* **ASSIGNMENT**
Resume the passage on quartiles and percentiles at the point where it stops.

We can find the IQR by finding the difference between the 1st and 3rd quartiles. But how do we find those?

For a sorted list, the 1st quartile is in the middle of the range from 0% to 50%, and the 3rd quartile is in the middle of the range from 50% to 100%.

So let’s start by finding the 2nd quartile, a.k.a. the 50th percentile, that sits right at the median of the distribution. Here’s the list written out, and we’ll grab the middle value.

$L = [23, 24, 25, 26, 27, 28, 29, 30, 31, 32, 33]$

The median of the list is $Q_{2} = 28$ .

Now we split the original list into two parts, and find the median of each.

$L_{1} L_{3} = [23, 24, 25, 26, 27] = [29, 30, 31, 32, 33]$

So that means $Q_{1} = 25$ and $Q_{3} = 31$ .

And now we’ve got all the information we need to wrap it up.

$I QR = Q_{3} - Q 1 = 31 - 25 = 6$

Not as hard as it seemed at first, right?

Now it’s your turn - try a similar question yourself:

List $M$ consists of $11$ adjacent positive numbers, the largest being $25$ . What is the IQR of $M$ ?

Try solving it, and then check your answer below.

(spoiler)

Answer: 6

$L = [15, 16, 17, 18, 19, 20, 21, 22, 23, 24, 25]$

The median of the list is $Q_{2} = 20$ .

Now we split the original list into two parts, and find the median of each.

$L_{1} L_{3} = [15, 16, 17, 18, 19] = [21, 22, 23, 24, 25]$

So that means $Q_{1} = 17$ and $Q_{3} = 23$ .

$I QR = Q_{3} - Q 1 = 23 - 17 = 6$

Notice how the IQR for $M$ is the same as for $L$ in the walkthrough above? That’s no coincidence. The lists have the same length and the same spacing between each number. They’re essentially the same list, just that $L$ ends at $33$ , and $M$ is shifted over so that it ends at $25$ . The distribution of the elements didn’t change, so neither did the IQR.

Let’s try one more to drill the core concept.

Quantity A: The IQR of a list of integers from 1 to 10
Quantity B: The IQR of a list of integers from 1 to 9

Try solving it, and then check your answer!

(spoiler)

The two quantities are equal.

The IQR for Quantity A $[1, 2, 3, 4, 5, 6, 7, 8, 9, 10]$ :

The list has an even number of elements, so we split it in half to calculate Q1 and Q3
Q1 is the median of $[1, 2, 3, 4, 5] = 3$
Q3 is the median of $[6, 7, 8, 9, 10] = 8$
So the IQR is $8 - 3 = 5$

The IQR for Quantity B $[1, 2, 3, 4, 5, 6, 7, 8, 9]$ :

The list has an odd number of elements, so we drop the middle number, and then split it in half to calculate Q1 and Q3
Q1 is the median of $[1, 2, 3, 4] = 2.5$
Q3 is the median of $[6, 7, 8, 9] = 7.5$
So the IQR is $7.5 - 2.5 = 5$

Other important percentiles to know

There are two other “special” percentiles you should note:

84th percentile
16th percentile

These are special because they are one “standard deviation” (i.e. 34%) away from the center (50%) of the distribution.

Entries drawn from a collection
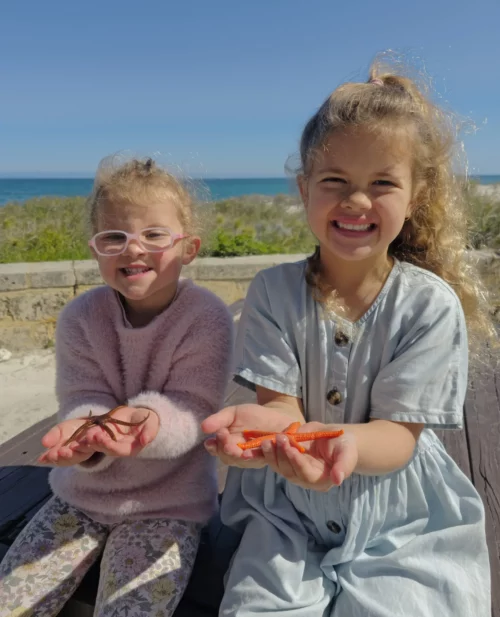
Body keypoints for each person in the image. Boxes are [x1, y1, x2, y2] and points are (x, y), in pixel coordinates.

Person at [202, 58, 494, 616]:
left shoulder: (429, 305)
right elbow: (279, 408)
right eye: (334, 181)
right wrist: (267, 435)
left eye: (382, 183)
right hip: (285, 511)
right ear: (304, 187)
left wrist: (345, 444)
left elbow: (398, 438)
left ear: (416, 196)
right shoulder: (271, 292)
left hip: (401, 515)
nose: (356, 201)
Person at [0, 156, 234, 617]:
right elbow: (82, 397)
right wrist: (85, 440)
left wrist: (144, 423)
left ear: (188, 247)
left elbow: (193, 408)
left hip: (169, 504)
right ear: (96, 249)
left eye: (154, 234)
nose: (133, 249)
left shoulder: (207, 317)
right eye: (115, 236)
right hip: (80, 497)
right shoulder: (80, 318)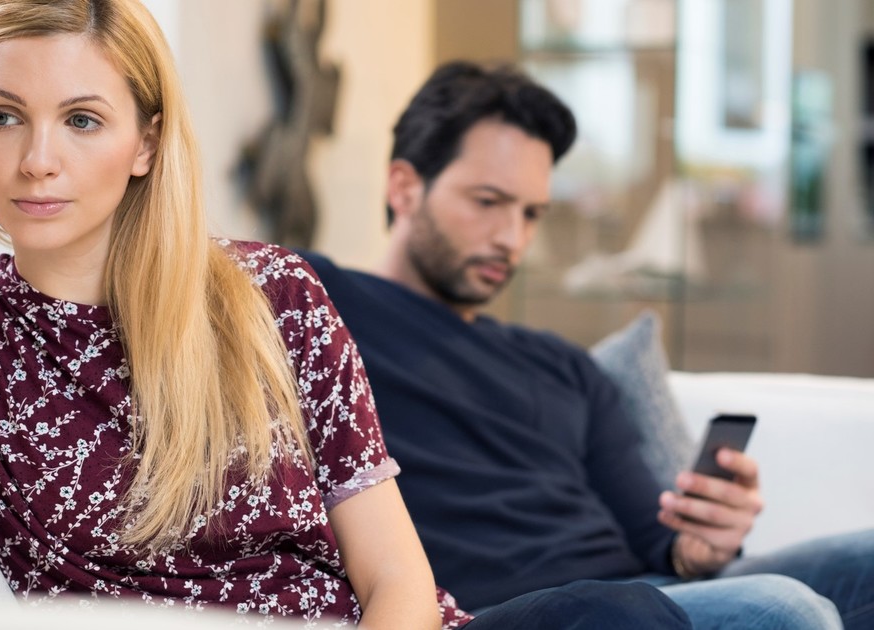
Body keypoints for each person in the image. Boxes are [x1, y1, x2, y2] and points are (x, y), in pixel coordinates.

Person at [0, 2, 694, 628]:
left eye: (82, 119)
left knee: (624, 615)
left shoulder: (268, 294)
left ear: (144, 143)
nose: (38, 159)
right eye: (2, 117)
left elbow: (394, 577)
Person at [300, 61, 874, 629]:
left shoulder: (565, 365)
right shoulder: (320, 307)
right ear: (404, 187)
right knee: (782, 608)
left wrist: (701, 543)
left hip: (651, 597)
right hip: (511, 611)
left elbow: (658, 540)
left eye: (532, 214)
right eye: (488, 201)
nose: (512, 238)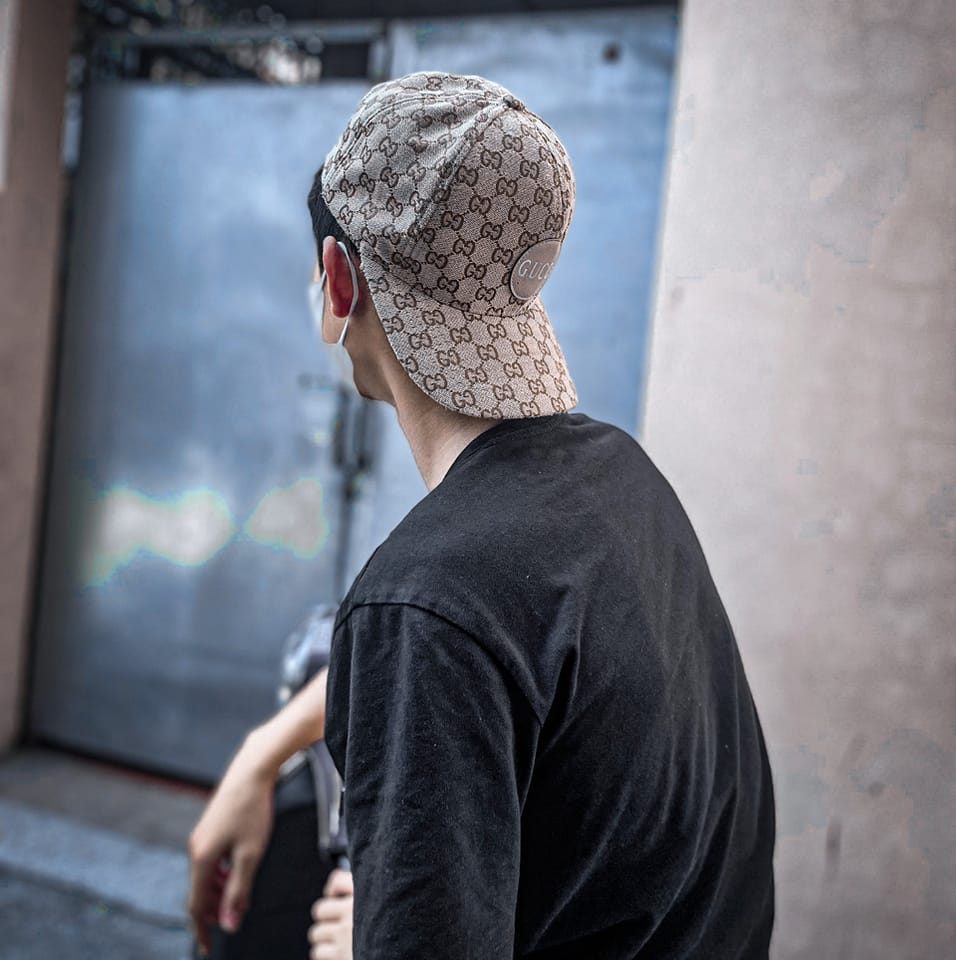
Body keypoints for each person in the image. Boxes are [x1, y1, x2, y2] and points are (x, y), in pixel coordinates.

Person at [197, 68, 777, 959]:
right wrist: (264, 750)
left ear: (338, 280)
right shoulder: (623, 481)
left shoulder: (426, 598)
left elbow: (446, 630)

* **TASK RESPONSE**
84th percentile ( $50 + 34 = 84$ )
16th percentile ( $50 - 34 = 16$ )

Sometimes questions will give you an 84th percentile measurement and the standard deviation. From this information, you can calculate the mean!

For example, given a normal distribution with an 84th percentile measurement of 26 and a standard deviation of 3, the mean can be calculated as $26 - 3 = 23$ .

Standard deviation and the normal distribution

The normal distribution is a well-known data distribution pattern most commonly known as the bell curve. Any time you see a problem that uses the term “normal distribution”, you should immediately think of this figure.

Standard distribution

It’s essential to recognize that a normal distribution is perfectly mirrored; both the left and right sides of the distribution are identical, but flipped.

At the center is 0, since 0 simply means 0 deviations from the mean. The mean is the center of a distribution, and no deviation from the center is still the center.

The 34% represents the percent of the total distribution between 0 and 1 standard deviation from the mean. A standard deviation is essentially the “average distance from the mean” (although the technical definition is a bit different). You’ll never be asked to solve for a standard deviation in the GRE, so this simplification is good enough for our purposes.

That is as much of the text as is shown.